Last year I sat back and watched from the sidelines as all the magic unfolded around Slow Fashion October and this year I vowed to take part a little more actively. I will probably still be a rather passive participant in terms of posts and comments, not because I'm not thinking about it and actively living the concepts of slow fashion, but because I am just so overwhelmed by all of my thoughts about everything that it entails and I don't feel like I'm totally capable of putting it all into words and expressing myself in a smart and productive way. I am the sort of person who doesn't chime in unless I'm confident about what I have to say. I know that I feel strongly about slow fashion, or maybe it's that I am strongly against fast fashion, but I also know that it's a complicated topic. I'm going to simplify things for myself and just talk about what I know and share my personal experiences with slow fashion.
So first, my introduction. Most of you who are reading this already know me and what I'm all about, but here I go! I'm Tanis, I'm 32 years old, I live in the suburbs of Montreal with my husband Chris, our 2 young sons and dog. Together with my husband I run our hand dyed yarn business, Tanis Fiber Arts, based out of our home. I am a maker. The high I get from making things from scratch is unbeatable.
For me, like for so many others, slow fashion isn't about being holier than thou and only buying expensive, hand made, organic, perfect, hemp tunics. Slow fashion is about reducing waste. I think that's the biggest thing for me. Less waste in production and less waste in terms of the life of the product. If I had to nail it down, I'd say that I'm more environmentally motivated. Yes, I care a lot about the human conditions involved in the production of the clothing I wear, but the environment affects all humans, everywhere. The environment and quality of life are inseparable. After watching the documentary The True Cost on Netflix I was literally moved to tears by the environmental conditions that innocent people in developing countries are forced to live in because of our Western addiction to fast fashion.
How does my family embrace a slow fashion lifestyle? Well, first of all I think it's worth mentioning that since Chris and I both work from home, it's pretty easy for us. Our jobs don't require a specific dress code and our lifestyle doesn't demand that we own multiple styles of clothing to suit all of the different types of "events" that we might attend. We're pretty much only dress "casual cute" (sometimes with more of an emphasis on casual than cute), which makes it easy to own fewer favourite pieces and to wear them all the time. We embraced slow food ages ago - we both worked in restaurants before embarking on this fiber life and our love of local, organic foods cooked into beautiful meals from scratch easily translates into an appreciation of thoughtfully handmade clothing.

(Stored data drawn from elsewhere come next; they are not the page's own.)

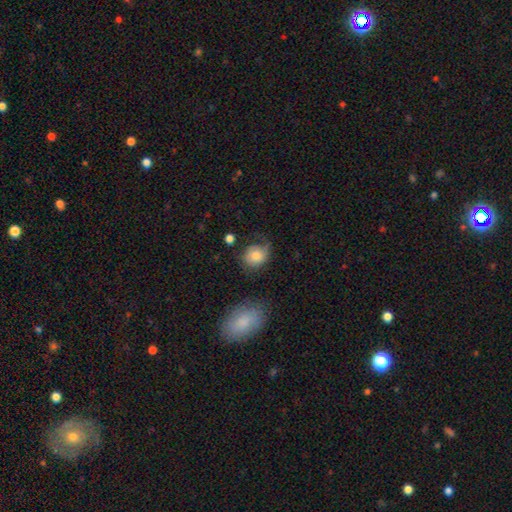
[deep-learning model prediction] Smooth or featured? Predicted: smooth (p=0.67). How rounded? Predicted: round (p=0.67). Merging? Predicted: none (p=0.45).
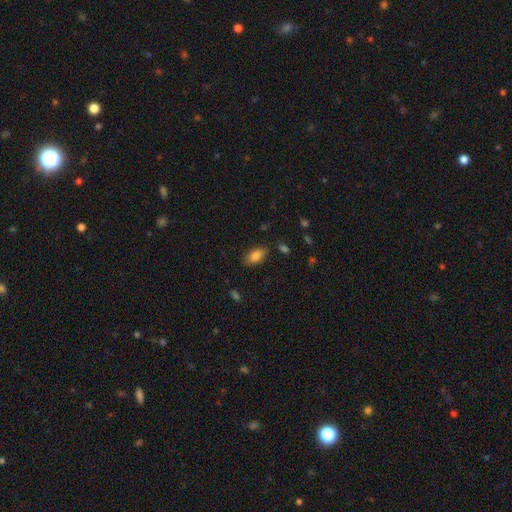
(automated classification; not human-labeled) Smooth or featured? Predicted: smooth (p=0.85). How rounded? Predicted: in between (p=0.91). Merging? Predicted: none (p=0.82).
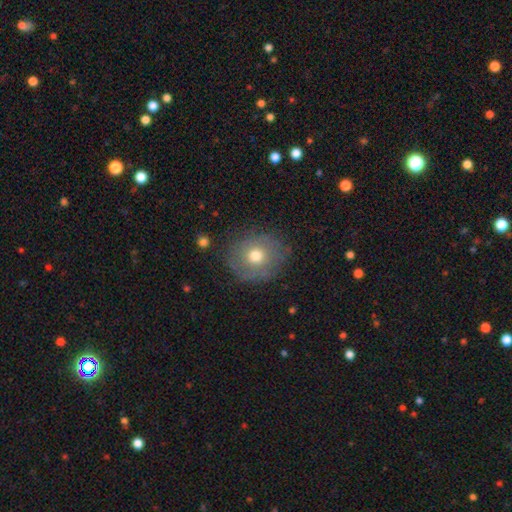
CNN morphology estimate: A smooth galaxy with no disk features (66%) that is round (76%). Merging: none (80%).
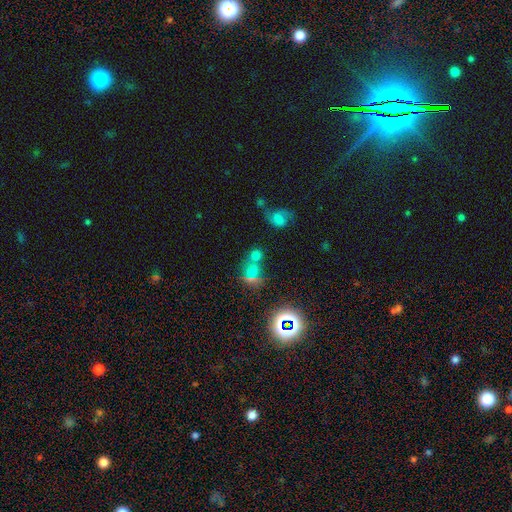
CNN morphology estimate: The model was most divided on "merging": none: 44%, merger: 37%, minor disturbance: 11%, major disturbance: 7%. More confident: how rounded — round (69%); smooth or featured — smooth (55%).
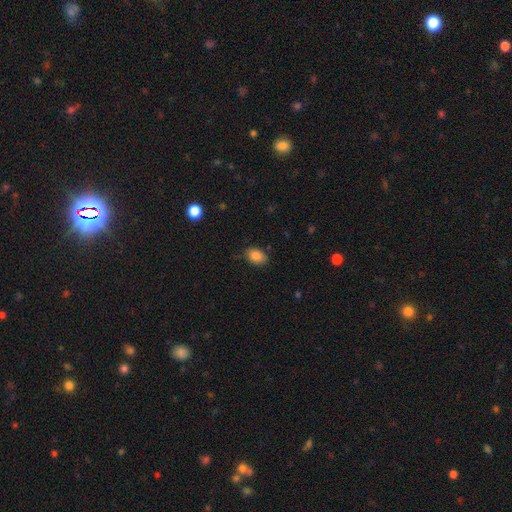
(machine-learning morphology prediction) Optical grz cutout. It shows a smooth galaxy with no disk features (86%) that is in between round and cigar-shaped (82%). Merging: none (77%).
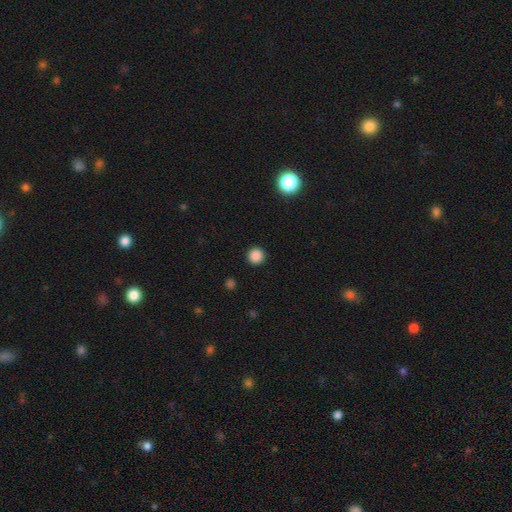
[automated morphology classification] This is clearly a smooth galaxy (87%). How rounded: clearly round (95%). Merging: clearly none (93%).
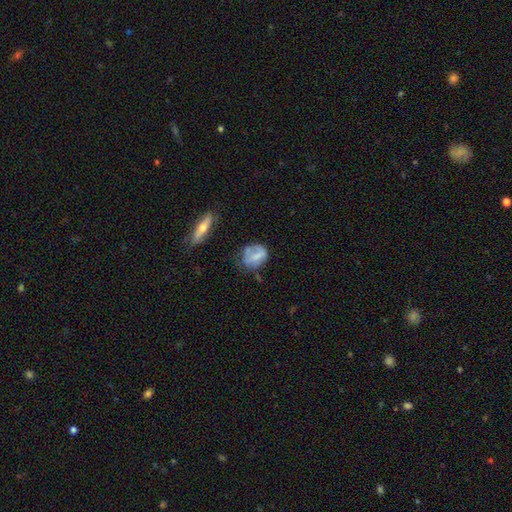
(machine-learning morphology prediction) A smooth galaxy with no disk features (62%) that is in between round and cigar-shaped (52%). Merging: none (45%).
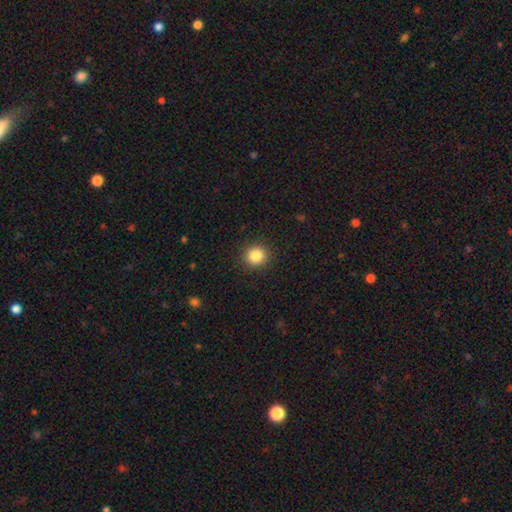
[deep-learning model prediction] Smooth or featured?
  - smooth: 85% *
  - star or artifact: 11%
  - featured or disk: 5%
How rounded?
  - round: 89% *
  - in between: 10%
  - cigar-shaped: 1%
Merging?
  - none: 91% *
  - minor disturbance: 6%
  - major disturbance: 2%
  - merger: 1%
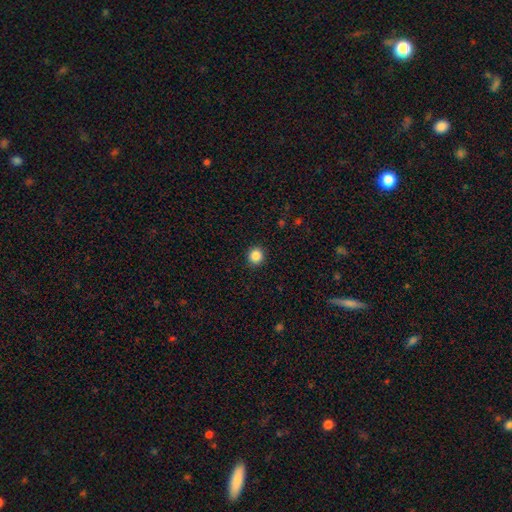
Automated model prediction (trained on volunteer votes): Overall: smooth (86%). How rounded: round (93%). Merging: none (92%).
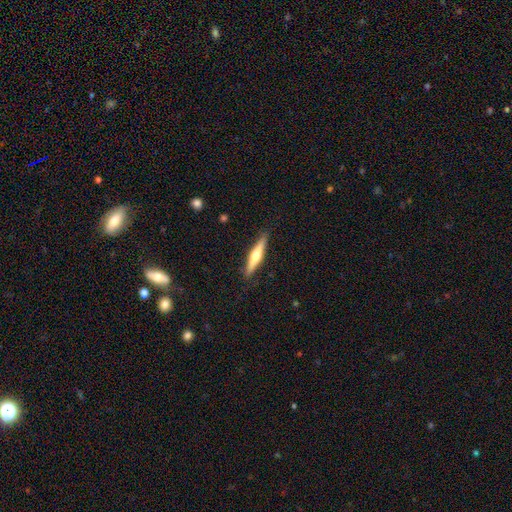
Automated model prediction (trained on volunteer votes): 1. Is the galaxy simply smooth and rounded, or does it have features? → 58% featured or disk, 37% smooth, 5% star or artifact.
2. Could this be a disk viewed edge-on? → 96% yes, 4% no.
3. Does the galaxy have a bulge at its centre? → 92% rounded, 5% none, 3% boxy.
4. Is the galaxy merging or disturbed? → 89% none, 9% minor disturbance, 2% major disturbance, 1% merger.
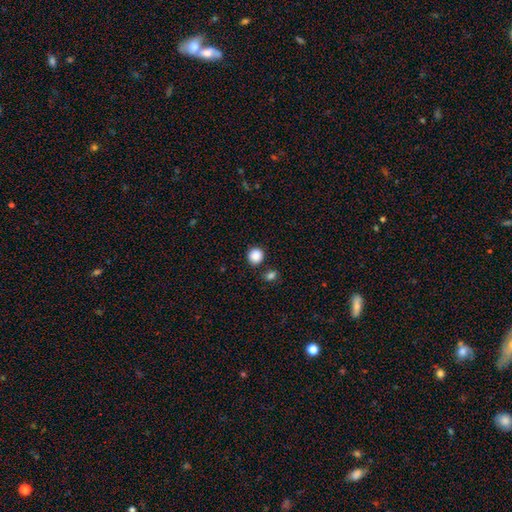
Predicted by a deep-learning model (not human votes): The model was most divided on "merging": none: 84%, minor disturbance: 8%, merger: 6%, major disturbance: 3%. More confident: how rounded — round (89%); smooth or featured — smooth (88%).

And we are makers! So though I say that I we love thoughtfully handmade clothing, the truth is most of the thoughtfully handmade items we own were thoughtfully handmade by us! There are some things I can't/am not interested in making, and those things I buy and will admit to sometimes buying them at affordable and accessible places, and I think that's ok! As I type this I'm wearing my favourite turtleneck that I bought at Target ages ago and I can live with that. I've worn it for years and hope to wear it for years to come. I'm going to put it out there and say that I don't care as much about where you're buying your clothes as much as what you're doing with them once you've chosen to take responsibility for them. If you plan on wearing them for a season and then tossing them, I'll cringe, but if you have a favourite turtleneck from Target and by some miracle it lasts for years and years (because often times fast fashion brands are not made to last - but miraculously some items defy those rules) than I'm all for it.
Kids! When it comes to clothing for my boys I take the same approach as I do for clothing for myself. Buy less, wear it more and take care of it so it can be passed on when it no longer fits. The fact that I have 2 children of the same gender simplifies things. I won't get into it too much but I will say that I have a pretty strong bias against super gender specific clothing for tiny babies. Maybe it's because I have sons and have found that baby clothes shopping for them was a pretty lame experience. I focused on gender-neutral items, which there is a tremendous lack of in the baby-clothing industry. Items that could be worn by whatever subsequent babies I had, regardless of gender. As they grow that becomes harder because the fit is different and the fashion industry continues to hammer home the "boys only wear t-shirts with baseballs on them" ideology. My boys wear a lot of stripes and solids and yes, a lot of blue, but so do I (see photo above for proof!)
I think that it's also worth highlighting within the context of Slow Fashion October that it's so important to me that we're making the switch to our more environmentally friendly line of PureWash yarns. It can feel like a contradiction to say that I'm such a believer in slow fashion and then in the next line say "buy all my yarns to knit way more sweaters than you'll ever need!" but I believe that when you've thought about the yarns you're purchasing and you've put the hours into making yourself (or a loved one) an item with those yarns, that item will be treasured, cared for, and will live a long life. The fact that we are able to facilitate other people with handmade slow fashion ambitions is pretty awesome.
This is such a huge topic that I think about a lot and don't feel like I've even come close to scratching the surface on. I hope to continue to blog weekly with my take on each of the themes Karen has outlined for us. At the end of the day I guess I just want to put it out there that owning fewer items that you love means that you get to wear clothing that you love and feel good in every day and it's really not a sacrifice. I think that it's a misconception that slow fashion means giving something up, having less options. There are lots of ways to live mindfully and create less waste and feel really good about yourself while you're at it.